- The problem: When the line containing "M511 288 512 356" appears in the entries below, begin printing there and stop after the line containing "M729 352 756 361"; print each of those lines exactly and no other line.

- Given entries:

┄┄┄┄┄┄

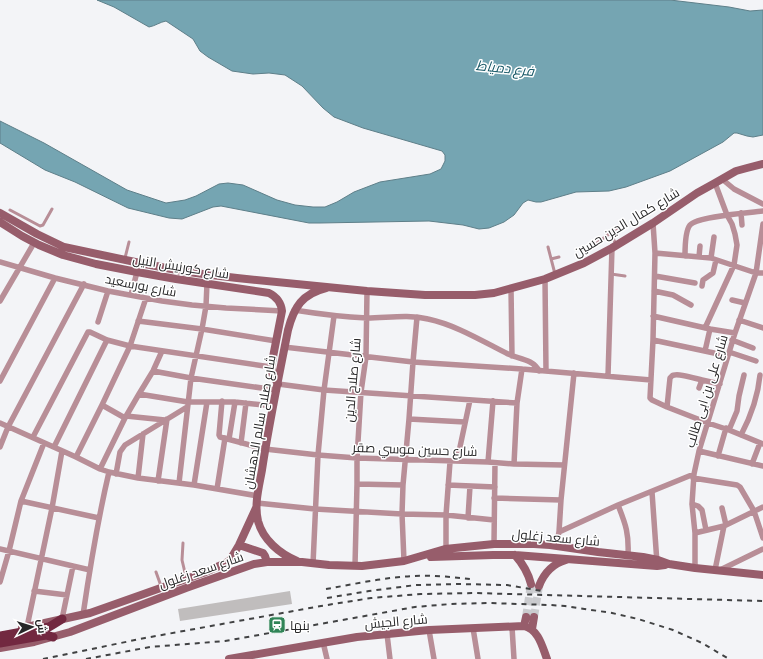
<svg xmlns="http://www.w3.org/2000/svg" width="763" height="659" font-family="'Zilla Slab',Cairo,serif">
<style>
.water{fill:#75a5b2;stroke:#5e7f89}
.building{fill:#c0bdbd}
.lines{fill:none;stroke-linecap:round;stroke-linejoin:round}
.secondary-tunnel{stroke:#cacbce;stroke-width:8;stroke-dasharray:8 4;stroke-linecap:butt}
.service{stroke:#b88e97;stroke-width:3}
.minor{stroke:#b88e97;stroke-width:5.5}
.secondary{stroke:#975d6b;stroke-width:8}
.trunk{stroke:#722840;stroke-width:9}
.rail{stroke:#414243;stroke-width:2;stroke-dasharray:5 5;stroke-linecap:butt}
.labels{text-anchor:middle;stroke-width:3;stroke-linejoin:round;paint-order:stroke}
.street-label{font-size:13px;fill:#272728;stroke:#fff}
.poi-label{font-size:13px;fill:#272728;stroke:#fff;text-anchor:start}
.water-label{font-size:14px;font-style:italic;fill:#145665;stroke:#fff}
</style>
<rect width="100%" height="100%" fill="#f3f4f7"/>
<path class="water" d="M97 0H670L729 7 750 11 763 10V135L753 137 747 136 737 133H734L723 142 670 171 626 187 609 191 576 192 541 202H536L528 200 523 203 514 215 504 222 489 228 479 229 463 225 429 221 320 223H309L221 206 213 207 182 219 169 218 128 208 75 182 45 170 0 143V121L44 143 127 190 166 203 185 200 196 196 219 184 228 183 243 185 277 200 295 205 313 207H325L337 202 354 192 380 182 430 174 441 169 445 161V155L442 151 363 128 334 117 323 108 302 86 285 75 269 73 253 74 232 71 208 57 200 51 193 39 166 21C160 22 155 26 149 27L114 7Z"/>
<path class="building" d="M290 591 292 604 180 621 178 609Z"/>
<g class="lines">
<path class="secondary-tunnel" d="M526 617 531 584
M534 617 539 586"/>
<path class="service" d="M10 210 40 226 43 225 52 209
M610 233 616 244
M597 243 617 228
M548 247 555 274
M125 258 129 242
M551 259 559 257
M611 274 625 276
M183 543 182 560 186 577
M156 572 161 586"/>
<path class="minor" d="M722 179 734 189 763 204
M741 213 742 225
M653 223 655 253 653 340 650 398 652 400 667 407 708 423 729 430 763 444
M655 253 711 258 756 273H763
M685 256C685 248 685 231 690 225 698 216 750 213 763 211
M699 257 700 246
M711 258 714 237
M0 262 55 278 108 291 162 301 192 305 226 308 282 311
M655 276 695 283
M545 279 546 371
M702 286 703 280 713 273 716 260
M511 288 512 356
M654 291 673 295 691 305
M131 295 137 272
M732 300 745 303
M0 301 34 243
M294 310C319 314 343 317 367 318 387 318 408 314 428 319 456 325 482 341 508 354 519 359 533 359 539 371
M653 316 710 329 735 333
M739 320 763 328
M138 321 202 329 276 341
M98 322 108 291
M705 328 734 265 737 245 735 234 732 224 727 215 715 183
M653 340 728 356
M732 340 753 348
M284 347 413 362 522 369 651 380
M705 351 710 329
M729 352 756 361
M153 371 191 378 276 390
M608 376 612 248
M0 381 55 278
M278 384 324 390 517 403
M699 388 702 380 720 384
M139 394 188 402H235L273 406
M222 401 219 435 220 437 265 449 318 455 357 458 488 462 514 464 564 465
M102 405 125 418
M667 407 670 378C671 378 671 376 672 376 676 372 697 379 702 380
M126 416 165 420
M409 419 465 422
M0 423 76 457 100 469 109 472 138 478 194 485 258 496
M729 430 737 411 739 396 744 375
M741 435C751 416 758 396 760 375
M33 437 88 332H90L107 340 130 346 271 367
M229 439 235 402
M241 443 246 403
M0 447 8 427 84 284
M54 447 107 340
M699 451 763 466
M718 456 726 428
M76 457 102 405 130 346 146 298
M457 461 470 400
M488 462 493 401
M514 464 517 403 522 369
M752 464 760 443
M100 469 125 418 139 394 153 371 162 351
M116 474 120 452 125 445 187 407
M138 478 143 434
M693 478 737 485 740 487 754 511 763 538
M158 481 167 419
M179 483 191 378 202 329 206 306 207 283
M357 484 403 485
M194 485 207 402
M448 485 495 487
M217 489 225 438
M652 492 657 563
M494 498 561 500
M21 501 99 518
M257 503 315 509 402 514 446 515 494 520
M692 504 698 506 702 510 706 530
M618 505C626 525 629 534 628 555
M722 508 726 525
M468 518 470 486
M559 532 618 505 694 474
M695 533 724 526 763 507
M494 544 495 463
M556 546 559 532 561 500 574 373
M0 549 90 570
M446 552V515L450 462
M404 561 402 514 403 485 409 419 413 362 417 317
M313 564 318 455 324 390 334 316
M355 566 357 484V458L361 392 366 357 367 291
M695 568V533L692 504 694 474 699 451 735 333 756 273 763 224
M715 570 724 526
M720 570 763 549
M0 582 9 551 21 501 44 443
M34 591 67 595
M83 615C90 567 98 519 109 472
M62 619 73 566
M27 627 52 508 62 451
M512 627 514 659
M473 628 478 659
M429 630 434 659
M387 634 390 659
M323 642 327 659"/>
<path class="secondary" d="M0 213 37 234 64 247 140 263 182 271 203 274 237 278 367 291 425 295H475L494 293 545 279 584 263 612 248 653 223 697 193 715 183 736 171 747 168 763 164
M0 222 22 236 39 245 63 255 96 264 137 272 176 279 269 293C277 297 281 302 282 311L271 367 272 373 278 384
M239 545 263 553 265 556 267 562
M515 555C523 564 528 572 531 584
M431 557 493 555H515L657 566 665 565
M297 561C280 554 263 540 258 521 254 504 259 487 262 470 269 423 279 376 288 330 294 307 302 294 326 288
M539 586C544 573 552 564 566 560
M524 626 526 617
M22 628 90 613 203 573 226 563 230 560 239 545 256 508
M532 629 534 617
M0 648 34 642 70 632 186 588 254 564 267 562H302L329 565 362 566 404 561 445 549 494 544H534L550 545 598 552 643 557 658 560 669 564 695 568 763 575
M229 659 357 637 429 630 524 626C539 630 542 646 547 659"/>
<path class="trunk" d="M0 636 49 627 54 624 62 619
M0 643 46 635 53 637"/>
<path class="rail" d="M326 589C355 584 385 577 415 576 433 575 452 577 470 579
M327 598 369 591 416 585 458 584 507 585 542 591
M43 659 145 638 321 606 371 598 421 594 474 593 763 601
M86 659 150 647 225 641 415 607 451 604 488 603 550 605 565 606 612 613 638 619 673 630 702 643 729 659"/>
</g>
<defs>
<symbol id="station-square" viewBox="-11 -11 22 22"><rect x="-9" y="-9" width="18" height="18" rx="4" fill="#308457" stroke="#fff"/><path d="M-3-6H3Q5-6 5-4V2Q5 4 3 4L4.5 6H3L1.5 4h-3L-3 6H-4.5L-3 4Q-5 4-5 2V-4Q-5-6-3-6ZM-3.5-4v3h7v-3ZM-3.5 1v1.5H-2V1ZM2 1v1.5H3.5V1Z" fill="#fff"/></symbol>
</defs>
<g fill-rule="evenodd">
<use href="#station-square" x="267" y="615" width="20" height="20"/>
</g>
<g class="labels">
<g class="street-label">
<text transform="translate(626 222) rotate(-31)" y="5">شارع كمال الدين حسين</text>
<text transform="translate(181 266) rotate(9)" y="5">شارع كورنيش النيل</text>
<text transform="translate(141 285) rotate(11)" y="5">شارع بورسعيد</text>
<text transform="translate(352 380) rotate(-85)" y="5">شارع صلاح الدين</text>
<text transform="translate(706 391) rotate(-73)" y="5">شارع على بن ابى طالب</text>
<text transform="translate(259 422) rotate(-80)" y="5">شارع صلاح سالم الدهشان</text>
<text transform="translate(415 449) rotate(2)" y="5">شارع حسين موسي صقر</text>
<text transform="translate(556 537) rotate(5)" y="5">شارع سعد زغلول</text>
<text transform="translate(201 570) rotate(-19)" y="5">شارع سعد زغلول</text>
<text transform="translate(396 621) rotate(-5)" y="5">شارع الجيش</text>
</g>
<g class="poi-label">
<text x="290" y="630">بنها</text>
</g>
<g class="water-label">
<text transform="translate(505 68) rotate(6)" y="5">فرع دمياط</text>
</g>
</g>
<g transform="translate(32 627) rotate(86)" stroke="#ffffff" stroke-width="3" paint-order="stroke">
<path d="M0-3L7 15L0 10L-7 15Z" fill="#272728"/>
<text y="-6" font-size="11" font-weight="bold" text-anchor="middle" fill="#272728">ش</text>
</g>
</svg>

┄┄┄┄┄┄

- Response to this task:
M511 288 512 356
M654 291 673 295 691 305
M131 295 137 272
M732 300 745 303
M0 301 34 243
M294 310C319 314 343 317 367 318 387 318 408 314 428 319 456 325 482 341 508 354 519 359 533 359 539 371
M653 316 710 329 735 333
M739 320 763 328
M138 321 202 329 276 341
M98 322 108 291
M705 328 734 265 737 245 735 234 732 224 727 215 715 183
M653 340 728 356
M732 340 753 348
M284 347 413 362 522 369 651 380
M705 351 710 329
M729 352 756 361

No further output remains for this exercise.